Planes

Let the points be $A,B,C \ and \ D$ .

No. of planes which have 3 points on one side and the fourth point on the other side=4

No. of planes which have two points on each side of plane =3

Hence, total no. of the required planes=4+3= $\boxed{7}$

The solution by the author is very good, but I felt that it doesn't explain much and leaves a lot of room for doubt. So, here goes:

Observe that for points to be equidistant from a plane, all of them have to lie on either of the two planes which are parallel to the said plane.

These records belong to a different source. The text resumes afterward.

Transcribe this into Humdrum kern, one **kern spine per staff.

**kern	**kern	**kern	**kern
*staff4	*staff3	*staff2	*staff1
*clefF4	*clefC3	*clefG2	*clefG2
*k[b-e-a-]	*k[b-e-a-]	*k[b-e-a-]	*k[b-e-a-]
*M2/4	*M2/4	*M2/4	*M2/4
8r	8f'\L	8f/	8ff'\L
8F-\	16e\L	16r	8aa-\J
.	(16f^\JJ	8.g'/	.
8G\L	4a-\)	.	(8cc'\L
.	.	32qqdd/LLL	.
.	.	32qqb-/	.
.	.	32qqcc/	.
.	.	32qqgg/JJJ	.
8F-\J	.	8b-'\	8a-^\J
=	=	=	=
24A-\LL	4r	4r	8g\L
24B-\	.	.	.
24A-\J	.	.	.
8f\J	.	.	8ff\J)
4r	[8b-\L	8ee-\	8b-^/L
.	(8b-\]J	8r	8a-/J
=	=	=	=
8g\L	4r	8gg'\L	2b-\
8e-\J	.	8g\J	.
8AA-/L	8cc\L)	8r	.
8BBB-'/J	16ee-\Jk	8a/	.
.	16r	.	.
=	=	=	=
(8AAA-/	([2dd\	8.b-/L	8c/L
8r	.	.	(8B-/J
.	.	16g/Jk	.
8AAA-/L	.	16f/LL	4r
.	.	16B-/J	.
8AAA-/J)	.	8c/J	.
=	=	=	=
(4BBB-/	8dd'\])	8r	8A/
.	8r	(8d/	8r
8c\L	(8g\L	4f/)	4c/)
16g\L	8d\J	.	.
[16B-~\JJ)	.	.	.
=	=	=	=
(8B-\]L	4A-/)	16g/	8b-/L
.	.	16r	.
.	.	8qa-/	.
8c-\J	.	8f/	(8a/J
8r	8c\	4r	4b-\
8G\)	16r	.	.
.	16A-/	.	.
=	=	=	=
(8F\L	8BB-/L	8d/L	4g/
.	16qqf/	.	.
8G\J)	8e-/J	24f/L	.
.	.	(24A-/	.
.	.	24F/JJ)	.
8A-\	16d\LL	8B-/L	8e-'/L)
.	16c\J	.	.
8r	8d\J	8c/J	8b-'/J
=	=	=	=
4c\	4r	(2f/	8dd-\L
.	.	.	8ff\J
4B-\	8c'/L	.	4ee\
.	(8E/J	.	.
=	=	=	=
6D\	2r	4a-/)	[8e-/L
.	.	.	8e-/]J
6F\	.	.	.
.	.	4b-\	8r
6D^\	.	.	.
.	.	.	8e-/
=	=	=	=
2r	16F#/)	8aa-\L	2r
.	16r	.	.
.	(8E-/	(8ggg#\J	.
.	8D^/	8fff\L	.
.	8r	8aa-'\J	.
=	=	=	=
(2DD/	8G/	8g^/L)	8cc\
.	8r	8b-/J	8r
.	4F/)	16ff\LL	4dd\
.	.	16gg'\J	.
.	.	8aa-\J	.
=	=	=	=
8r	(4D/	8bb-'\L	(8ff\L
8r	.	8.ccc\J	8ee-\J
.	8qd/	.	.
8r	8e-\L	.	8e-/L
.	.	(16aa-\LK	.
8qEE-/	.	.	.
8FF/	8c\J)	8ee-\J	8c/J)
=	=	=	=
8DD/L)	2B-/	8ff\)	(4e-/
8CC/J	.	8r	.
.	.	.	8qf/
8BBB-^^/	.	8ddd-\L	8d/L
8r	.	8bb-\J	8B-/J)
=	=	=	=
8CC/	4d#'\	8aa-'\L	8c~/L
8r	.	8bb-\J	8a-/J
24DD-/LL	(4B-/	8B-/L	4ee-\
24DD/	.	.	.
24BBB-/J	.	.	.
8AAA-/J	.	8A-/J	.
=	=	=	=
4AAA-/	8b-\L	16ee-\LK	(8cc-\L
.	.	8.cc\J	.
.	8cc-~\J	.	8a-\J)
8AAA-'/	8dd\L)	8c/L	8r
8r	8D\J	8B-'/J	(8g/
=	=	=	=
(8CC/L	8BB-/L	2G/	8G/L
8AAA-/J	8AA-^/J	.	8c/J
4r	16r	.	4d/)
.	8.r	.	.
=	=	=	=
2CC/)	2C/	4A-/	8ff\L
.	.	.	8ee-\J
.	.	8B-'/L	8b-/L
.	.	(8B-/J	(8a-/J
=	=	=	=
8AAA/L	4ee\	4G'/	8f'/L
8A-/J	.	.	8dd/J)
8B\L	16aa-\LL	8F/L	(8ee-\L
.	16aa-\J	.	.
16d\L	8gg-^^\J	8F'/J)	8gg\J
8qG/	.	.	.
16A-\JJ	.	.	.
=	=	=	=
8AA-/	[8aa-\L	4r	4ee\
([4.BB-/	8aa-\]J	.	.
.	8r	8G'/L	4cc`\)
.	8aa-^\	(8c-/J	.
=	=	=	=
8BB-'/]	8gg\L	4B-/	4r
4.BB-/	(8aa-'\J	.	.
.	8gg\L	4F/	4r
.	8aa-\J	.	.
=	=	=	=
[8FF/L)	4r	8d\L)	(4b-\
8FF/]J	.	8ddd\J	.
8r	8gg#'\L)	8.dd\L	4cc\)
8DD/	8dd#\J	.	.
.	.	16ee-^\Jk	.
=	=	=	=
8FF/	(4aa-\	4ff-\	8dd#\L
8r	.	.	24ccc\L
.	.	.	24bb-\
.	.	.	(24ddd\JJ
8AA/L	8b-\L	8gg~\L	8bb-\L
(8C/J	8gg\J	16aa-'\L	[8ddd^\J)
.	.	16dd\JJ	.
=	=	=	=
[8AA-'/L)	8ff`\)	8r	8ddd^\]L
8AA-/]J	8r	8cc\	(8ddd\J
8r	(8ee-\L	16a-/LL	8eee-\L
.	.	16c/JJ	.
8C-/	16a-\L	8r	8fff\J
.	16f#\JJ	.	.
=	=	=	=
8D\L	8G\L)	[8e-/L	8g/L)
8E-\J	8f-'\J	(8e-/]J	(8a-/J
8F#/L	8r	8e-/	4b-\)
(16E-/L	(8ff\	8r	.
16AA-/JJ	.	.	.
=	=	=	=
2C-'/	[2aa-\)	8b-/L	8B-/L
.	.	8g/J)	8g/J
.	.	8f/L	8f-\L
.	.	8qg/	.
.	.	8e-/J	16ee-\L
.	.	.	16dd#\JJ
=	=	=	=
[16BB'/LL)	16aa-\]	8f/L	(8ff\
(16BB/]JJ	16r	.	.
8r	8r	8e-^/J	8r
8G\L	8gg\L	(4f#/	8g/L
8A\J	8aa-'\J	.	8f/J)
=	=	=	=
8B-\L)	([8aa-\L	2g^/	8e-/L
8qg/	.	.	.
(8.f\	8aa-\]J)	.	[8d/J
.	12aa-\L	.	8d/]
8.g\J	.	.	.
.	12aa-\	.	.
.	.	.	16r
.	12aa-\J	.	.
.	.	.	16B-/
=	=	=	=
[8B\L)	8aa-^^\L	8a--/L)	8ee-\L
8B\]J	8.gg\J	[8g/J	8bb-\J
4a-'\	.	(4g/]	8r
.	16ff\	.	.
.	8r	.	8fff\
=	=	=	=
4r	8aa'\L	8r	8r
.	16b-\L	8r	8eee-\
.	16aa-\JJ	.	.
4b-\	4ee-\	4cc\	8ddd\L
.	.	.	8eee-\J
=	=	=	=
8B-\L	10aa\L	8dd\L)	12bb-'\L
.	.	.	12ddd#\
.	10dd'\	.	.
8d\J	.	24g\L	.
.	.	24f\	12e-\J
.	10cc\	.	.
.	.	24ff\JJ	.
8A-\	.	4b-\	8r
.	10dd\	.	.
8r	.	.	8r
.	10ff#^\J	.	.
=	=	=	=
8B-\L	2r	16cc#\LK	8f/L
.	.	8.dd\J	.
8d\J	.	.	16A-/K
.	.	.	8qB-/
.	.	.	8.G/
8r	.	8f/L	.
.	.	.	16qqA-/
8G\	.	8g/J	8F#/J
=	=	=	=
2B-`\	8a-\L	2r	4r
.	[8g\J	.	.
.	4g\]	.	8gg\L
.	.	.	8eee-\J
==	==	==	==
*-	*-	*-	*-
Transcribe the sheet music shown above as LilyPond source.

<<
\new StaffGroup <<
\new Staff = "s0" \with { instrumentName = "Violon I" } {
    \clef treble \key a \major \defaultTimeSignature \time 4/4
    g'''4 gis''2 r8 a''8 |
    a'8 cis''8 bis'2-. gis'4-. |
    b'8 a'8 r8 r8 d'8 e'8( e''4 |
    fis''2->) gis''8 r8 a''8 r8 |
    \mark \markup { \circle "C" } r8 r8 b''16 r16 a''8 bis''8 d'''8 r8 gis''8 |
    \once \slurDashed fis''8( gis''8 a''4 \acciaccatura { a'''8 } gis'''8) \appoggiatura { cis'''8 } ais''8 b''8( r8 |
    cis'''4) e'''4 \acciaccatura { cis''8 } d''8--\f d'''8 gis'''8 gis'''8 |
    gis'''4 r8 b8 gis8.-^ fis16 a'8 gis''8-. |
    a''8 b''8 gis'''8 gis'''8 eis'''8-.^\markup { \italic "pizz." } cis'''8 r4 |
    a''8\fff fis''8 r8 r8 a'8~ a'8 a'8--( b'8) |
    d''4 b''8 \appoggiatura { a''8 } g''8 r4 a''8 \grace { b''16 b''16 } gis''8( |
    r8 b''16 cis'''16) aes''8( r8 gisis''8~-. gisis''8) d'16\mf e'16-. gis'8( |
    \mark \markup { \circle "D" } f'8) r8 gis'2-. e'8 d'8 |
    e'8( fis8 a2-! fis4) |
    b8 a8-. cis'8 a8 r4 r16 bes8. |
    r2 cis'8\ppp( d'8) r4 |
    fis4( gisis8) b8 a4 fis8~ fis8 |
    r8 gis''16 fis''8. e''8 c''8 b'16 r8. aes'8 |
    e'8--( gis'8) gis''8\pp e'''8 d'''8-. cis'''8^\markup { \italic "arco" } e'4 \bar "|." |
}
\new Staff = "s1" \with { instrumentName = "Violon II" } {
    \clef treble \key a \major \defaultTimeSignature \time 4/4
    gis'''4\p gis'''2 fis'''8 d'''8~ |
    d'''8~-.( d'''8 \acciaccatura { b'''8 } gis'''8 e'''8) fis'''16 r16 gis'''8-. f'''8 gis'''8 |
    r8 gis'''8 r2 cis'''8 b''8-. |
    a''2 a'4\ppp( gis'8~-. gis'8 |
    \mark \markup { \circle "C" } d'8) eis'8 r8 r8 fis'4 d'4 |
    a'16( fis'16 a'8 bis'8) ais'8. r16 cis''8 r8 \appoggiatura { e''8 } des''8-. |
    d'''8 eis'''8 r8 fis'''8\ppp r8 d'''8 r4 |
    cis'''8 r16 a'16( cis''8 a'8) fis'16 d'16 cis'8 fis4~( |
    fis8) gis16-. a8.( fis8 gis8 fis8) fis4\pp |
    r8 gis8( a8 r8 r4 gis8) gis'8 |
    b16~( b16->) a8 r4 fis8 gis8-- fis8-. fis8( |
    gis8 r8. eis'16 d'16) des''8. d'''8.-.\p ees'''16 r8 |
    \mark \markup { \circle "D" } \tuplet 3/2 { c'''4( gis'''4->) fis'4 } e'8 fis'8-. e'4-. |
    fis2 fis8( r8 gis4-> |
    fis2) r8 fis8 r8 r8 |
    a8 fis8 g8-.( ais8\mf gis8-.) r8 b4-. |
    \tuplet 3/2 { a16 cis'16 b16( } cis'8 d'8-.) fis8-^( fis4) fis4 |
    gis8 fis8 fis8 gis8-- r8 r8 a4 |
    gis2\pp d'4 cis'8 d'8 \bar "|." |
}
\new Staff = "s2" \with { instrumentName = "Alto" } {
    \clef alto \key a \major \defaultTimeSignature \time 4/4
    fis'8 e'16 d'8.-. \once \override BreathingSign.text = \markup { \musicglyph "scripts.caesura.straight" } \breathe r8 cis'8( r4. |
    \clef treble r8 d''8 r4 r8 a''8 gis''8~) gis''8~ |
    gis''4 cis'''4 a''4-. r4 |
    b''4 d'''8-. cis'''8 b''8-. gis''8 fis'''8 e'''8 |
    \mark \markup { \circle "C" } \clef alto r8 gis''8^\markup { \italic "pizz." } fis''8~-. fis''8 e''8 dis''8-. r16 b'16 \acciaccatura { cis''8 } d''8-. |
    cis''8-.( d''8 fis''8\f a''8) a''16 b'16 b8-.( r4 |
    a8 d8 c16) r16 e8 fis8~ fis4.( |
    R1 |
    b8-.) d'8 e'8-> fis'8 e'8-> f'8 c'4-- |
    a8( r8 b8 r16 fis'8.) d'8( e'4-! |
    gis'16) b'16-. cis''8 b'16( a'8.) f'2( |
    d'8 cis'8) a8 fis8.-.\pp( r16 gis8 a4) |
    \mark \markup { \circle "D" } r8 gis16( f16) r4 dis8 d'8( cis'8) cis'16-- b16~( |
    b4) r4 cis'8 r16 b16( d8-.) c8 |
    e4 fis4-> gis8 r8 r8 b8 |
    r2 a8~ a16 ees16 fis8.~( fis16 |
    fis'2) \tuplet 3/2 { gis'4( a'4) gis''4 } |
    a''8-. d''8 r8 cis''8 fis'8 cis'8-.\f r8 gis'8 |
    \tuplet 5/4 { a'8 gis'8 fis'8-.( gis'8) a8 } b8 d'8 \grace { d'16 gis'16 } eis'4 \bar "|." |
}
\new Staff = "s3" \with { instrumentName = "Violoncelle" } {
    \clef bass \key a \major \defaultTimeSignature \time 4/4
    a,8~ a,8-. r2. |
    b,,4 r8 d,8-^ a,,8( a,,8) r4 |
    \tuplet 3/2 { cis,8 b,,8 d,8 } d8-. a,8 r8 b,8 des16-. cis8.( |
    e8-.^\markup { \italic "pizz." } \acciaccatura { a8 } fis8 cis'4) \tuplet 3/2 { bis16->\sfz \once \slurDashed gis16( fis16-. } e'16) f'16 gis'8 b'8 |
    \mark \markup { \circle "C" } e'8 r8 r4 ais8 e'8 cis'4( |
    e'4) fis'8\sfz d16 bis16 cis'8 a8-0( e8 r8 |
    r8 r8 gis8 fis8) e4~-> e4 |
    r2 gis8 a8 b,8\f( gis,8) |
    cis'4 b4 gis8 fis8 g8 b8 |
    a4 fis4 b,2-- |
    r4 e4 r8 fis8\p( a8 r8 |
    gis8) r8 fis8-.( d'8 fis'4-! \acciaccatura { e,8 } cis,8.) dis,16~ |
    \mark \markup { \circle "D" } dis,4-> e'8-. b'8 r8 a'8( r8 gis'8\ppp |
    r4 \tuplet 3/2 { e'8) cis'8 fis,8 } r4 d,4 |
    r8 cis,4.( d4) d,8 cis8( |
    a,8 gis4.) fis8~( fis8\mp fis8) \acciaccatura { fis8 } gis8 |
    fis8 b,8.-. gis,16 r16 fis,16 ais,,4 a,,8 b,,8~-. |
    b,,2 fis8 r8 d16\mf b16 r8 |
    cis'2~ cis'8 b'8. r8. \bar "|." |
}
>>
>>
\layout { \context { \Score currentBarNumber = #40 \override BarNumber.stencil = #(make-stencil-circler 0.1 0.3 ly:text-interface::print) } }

Now, we can see that if we take any $3$ points, then we can always find a plane $P2$ parallel to the plane of these points such that the distance between the plane of these points and $P2$ is same as distance between $P2$ and the fourth point. So this configuration gives us $4$ planes, which is the number of distinct ways of selecting $3$ points from the given $4$ .

It is known that, when there are two vectors in $3-D$ space, one can always find a plane $P$ such that this plane is parallel to both vectors(using cross product). Now, if we are to divide the $4$ given points into two pairs and join(exclusively) the points of a pair, we end up with two non co-planar vectors. We can always find a plane which is parallel to these vectors. If we shift the said plane parallel along its normal, it's obvious that in a certain configuration, the plane will be equidistant from all the four points. So, this configuration gives us $3$ more planes, which is the number of ways of selecting two distinct pairs from $4$ .

Thus, the answer is $4+3=\boxed{7}$

Let me try my hand in offering an intuitive "proof". First, given that $4$ non-colinear points forms an irregular tetrahedron, it's easy to see that no such plane can exist outside it. Next, any $3$ points forms a plane which is parallel to a plane that is halfway to the $4$ th point, so we have $4$ such planes. Now, the tricky step. There are $3$ pairs of points of the tetrahedron between which there could exist such a plane. To prove that there will always be one such plane, imagine that the lines through each pair of points are replaced with cylinders of the same radius, and we let the radius expand until the cylinders touch. There's your plane, tangent to both cylinders where they touch, and so we have $3+4$ or $7$ planes in all.

Finding a plane that is equidistant from the four points A, B, C, D is equivalent to finding a pair of parallel planes such that all of the points lie on one of the planes. Suppose we find such a pair of planes. One of them must contain A. Call it 1. Call the other one as 0. B, C and D must each lie on either of these planes, but the one where all lie on 1 is ruled out as the points are non-coplanar.

Hence, number of planes is 2^3 - 1 = 7.

There are 4 planes that contains three points. And there are 3 planes that separate these four points in two pairs.

$\frac{_4 C_3}{1} + \frac{_4 C_2}{2}$ = 4 + $\frac62$ = 7

There are 0 for 4 + 0;

There are 4 for 3 + 1;

There are 3 for 2 + 2;

For 2 + 2, they shall always form skewed lines in 3 dimensional space which are equivalent to two parallel lines being twisted with an angle which is not zero onto its "H" shape. Certain views from proper orientations allow us to see this.

Answer: $\boxed{7}$

Found the same question in 'Problem solving strategies'

Imagine a cube for ease, place points on daigonal ends of opposite face to get 4 points non coplanar, center of cube as (0,0,0), there are 3 planes which has 2 points on one side , make tetrahedron by choosing any 3 as base given by 4C3 to get 4 tetrahedron => 4+3=7.